All Commentary
Wednesday, January 1, 1997

Book Review: The Good Life and Its Discontents: The American Dream in the Age of Entitlement by Robert J. Samuelson

A Well-Written Exposition of Failures of Interventionist Economic Policy

Times Books • 1995 • 293 pages • $25.00

Dr. DiLorenzo is professor of economics at Loyola College in Maryland.

The Good Life and Its Discontents, by journalist Robert J. Samuelson (no relation to the economist Paul Samuelson), is a well-written exposition of some of the failures of interventionist economic policy over the past 50 years. He roundly condemns this age of entitlement, defined not just in terms of the taxpayers’ incomes that special interest groups believe they are entitled to, but as the conviction that we could completely control our economic, social, and political surroundings with interventionist economic policies.

His thesis, in other words, is similar to F. A. Hayek’s fatal conceit, the idea that planners could somehow plan an economy better than the free market. As interesting as Samuelson’s book is, it does not come close to matching the depth of Hayek or of many other writers familiar to Freeman readers who have analyzed these same topics for the past several decades. Samuelson’s book is important not so much for its content, but for the fact that the author is a respected mainstream journalist (who writes for the Washington Post!) who has concluded that the welfare state has indeed been a monstrous debacle.

Samuelson asserts that Americans are an extremely unhappy lot not because their lives haven’t materially improved over the past several decades —he shows that they have —but because they have been misled, mostly by government propagandists and their intellectual supporters, into believing that they can achieve a more or less perfect world —if only government is given sufficient power. We supposedly suffer from what economists call the Nirvana Fallacy —comparing the real world with a utopian ideal will always make the world appear to have failed.

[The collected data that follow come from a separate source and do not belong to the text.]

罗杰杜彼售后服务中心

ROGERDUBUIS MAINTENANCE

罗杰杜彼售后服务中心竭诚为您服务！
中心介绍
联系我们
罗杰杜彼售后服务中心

Samuelson smashes the huge conceit of the Keynesian economists of the 1960s (especially James Tobin and Paul Samuelson), who arrogantly believed that under their expert guidance the economy could be manipulated for the larger social good. The biggest disappointment of the book, however, is that Samuelson then endorses the misguided Keynesian view that the sole cause of the Great Depression was the desire by governments to stay on the gold standard. He ignores the Fed’s 30 percent drop in the money supply from 1929 to 1932; the fact that President Hoover increased government spending by 65 percent in just four years and raised the top marginal tax rate from 24 percent to 63 percent; Roosevelt’s massive 1933 tax increase and his economic planning program known as the New Deal; and the Smoot-Hawley tariff, which precipitated a worldwide trade war that reduced the volume of world trade by a third in just three years (1929-32). Samuelson is also unaware of the Austrian School’s boom and bust theory of the business cycle, which provides the best explanation of the Great Depression as an inevitable consequence of the Fed’s monetary expansion during the 1920s.

Samuelson makes a strong case that Americans need to return to an ethic of individual responsibility. People ought to do more for themselves and expect government to do less. Amen. But then he soft pedals on this, his strongest point, by noting the shortcomings of individual responsibility (i.e., some people can’t or won’t be more responsible). This is an odd feature of Samuelson’s writing: He seems to believe that economic truth can be gleaned by consensus. The free market has its virtues, but so does government intervention, so that the truth must lie somewhere in between. This might be a good strategy for selling books —appealing to virtually everyone’s biases —but is an annoying distraction in an otherwise useful and welcomed critique of the failures of social engineering schemes over the past half century.